Hardin assumed that peasant farmers are unable to change their behaviour in the face of certain disaster. But in the real world, small farmers, fishers and others have created their own institutions and rules for preserving resources and ensuring that the commons community survived through good years and bad.

Debunking the `Tragedy of the Commons’, By Ian Angus, Links, International Journal of Socialist Renewal, August 24, 2008

So privatization is not, as so many disciples of Hardin have argued, the cure for the non-existant tragedy of the commons. Rather, privatization can be the enemy of the common management of common resources.

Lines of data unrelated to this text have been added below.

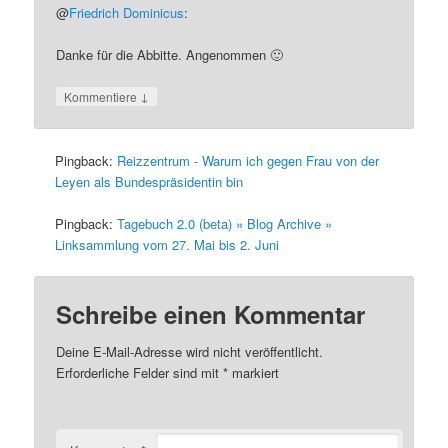
@
Friedrich Dominicus
:
Danke für die Abbitte. Angenommen 🙂
↓
Kommentiere
Pingback:
Reizzentrum - Warum ich gegen Frau von der
Leyen als Bundespräsidentin bin
Pingback:
Tagebuch 2.0 (beta) » Blog Archive »
Linksammlung vom 27. Mai bis 2. Juni
Schreibe einen Kommentar
Deine E-Mail-Adresse wird nicht veröffentlicht.
Erforderliche Felder sind mit
*
markiert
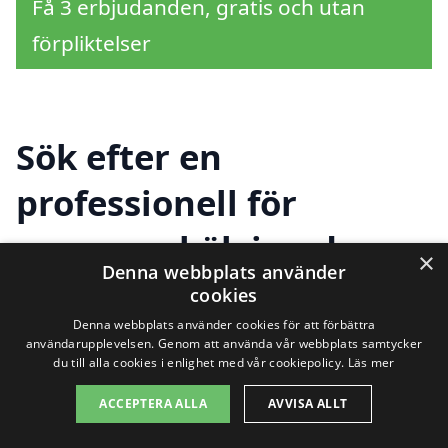
Få 3 erbjudanden, gratis och utan
förpliktelser
Sök efter en
professionell för
renovera kök i andra
×
Denna webbplats använder
städer nära Mönsterås
cookies
Denna webbplats använder cookies för att förbättra
användarupplevelsen. Genom att använda vår webbplats samtycker
du till alla cookies i enlighet med vår cookiepolicy.
Läs mer
Att renovera kök i Mönsterås är ett
fantastiskt sätt att förbättra ditt hem och
ACCEPTERA ALLA
AVVISA ALLT
skapa en mer funktionell och estetiskt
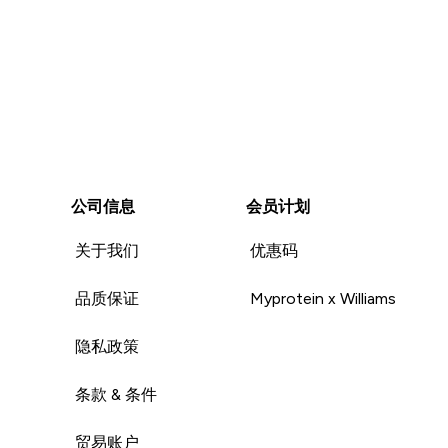
公司信息
会员计划
关于我们
优惠码
品质保证
Myprotein x Williams
隐私政策
条款 & 条件
贸易账户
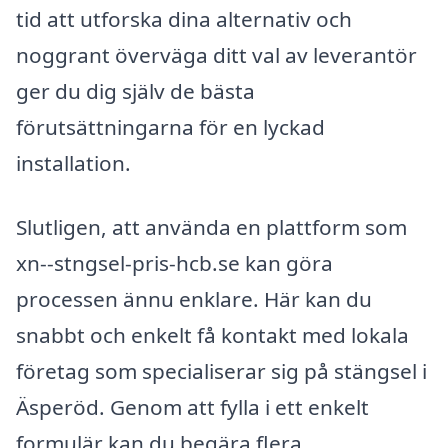
tid att utforska dina alternativ och
noggrant överväga ditt val av leverantör
ger du dig själv de bästa
förutsättningarna för en lyckad
installation.
Slutligen, att använda en plattform som
xn--stngsel-pris-hcb.se kan göra
processen ännu enklare. Här kan du
snabbt och enkelt få kontakt med lokala
företag som specialiserar sig på stängsel i
Äsperöd. Genom att fylla i ett enkelt
formulär kan du begära flera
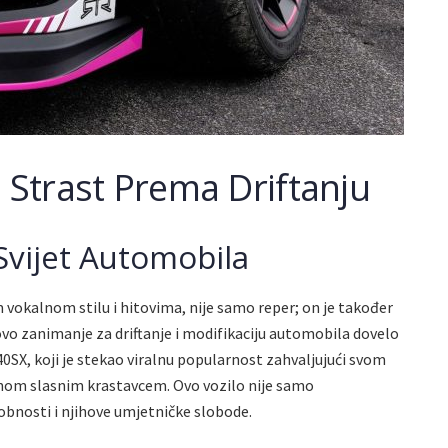
a Strast Prema Driftanju
Svijet Automobila
vokalnom stilu i hitovima, nije samo reper; on je također
ovo zanimanje za driftanje i modifikaciju automobila dovelo
40SX, koji je stekao viralnu popularnost zahvaljujući svom
anom slasnim krastavcem. Ovo vozilo nije samo
sobnosti i njihove umjetničke slobode.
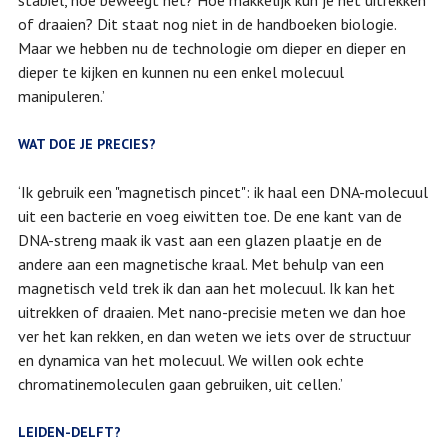
stabiel, hoe beweegt het? Hoe makkelijk kun je het uitrekken
of draaien? Dit staat nog niet in de handboeken biologie.
Maar we hebben nu de technologie om dieper en dieper en
dieper te kijken en kunnen nu een enkel molecuul
manipuleren.’
WAT DOE JE PRECIES?
‘Ik gebruik een "magnetisch pincet": ik haal een DNA-molecuul
uit een bacterie en voeg eiwitten toe. De ene kant van de
DNA-streng maak ik vast aan een glazen plaatje en de
andere aan een magnetische kraal. Met behulp van een
magnetisch veld trek ik dan aan het molecuul. Ik kan het
uitrekken of draaien. Met nano-precisie meten we dan hoe
ver het kan rekken, en dan weten we iets over de structuur
en dynamica van het molecuul. We willen ook echte
chromatinemoleculen gaan gebruiken, uit cellen.’
LEIDEN-DELFT?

What does this have to do with risk management? Well, insurance is the creation of a managed commons by pooling resources. Catastrophe bonds are another form of pooled resources, that is, a form of a commons.

On the Internet, the big problem with fighting risks like phishing, pharming, spam, and DDoS attacks is that the victims will fail if they go it alone. The Internet is a commons, and pretending that it isn’t is the problem. Most people and companies don’t abuse the Internet. But a few, such as spam herders and some extremist copyright holders (MPAA, RIAA), do. They need to be given stints by the village.

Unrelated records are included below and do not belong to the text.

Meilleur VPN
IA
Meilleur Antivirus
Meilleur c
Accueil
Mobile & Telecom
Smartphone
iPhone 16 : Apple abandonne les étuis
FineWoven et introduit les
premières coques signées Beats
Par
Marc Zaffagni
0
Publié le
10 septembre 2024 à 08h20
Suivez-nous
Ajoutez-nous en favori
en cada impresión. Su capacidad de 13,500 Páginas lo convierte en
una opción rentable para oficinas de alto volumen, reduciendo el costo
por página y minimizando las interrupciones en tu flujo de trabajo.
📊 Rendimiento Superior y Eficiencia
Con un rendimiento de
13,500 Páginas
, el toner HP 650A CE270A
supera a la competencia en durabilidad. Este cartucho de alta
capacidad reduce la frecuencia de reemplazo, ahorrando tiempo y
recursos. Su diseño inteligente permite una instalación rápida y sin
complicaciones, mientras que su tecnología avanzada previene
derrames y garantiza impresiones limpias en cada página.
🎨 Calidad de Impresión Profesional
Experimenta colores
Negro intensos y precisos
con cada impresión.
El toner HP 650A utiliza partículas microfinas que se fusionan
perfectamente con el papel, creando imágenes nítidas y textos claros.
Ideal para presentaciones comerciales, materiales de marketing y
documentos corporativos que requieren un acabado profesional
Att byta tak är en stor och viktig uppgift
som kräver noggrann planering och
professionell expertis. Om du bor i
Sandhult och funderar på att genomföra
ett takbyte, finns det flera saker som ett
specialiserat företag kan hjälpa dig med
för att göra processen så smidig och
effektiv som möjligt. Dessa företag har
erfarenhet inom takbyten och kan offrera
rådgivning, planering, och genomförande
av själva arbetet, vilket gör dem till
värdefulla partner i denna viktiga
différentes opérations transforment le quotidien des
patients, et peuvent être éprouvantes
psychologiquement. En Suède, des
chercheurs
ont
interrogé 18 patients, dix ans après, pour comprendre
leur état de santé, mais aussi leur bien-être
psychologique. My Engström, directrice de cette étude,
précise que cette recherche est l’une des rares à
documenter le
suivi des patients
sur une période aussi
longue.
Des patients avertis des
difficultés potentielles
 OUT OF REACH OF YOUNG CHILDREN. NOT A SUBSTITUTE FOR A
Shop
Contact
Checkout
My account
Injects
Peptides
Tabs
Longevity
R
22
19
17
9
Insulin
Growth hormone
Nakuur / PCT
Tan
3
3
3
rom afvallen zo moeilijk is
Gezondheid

3 thoughts on “Debunking the Tragedy of the Commons

  1. Perry

    Dunno if I can agree with you. Cod fisheries really did collapse because of commons issues, and other fisheries are collapsing today. The Sahara really was once a grassland before it was grazed down to nothing by nomadic herders. There are lakes and streams in China that are more pollutant than water. None of these are myths, all are instances of the tragedy of the commons.
    If I hadn’t been reading about overfishing just a few days ago perhaps I would have let this slide, but I don’t think I can agree at all with the premise.

  2. Perilocity

    Solving for the Commons

    So simple! BN > BE + C Aldo Cortesi channels Elinor Ostrom and summarizes what we need to fix Internet security by enticing the providers and users of the Internet to manage it as a commons. But first, some background….

  3. John Quarterman

    Perry, the point was not that there *cannot* be tragedies of commons, rather that there *doesn’t have to be* a tragedy just because there’s a commons. I’m quite aware of the Sahara Forest, having seen its successor the Sahara Desert up close and personal while crossing it. But even there there are examples of local successful management of the commons, in tree planting projects that are holding back the advance of the sand and sometimes even reversing it.
    I turns out someone else has thoroughly explored this subject, enough to win a Nobel Prize: Elinor Ostrom.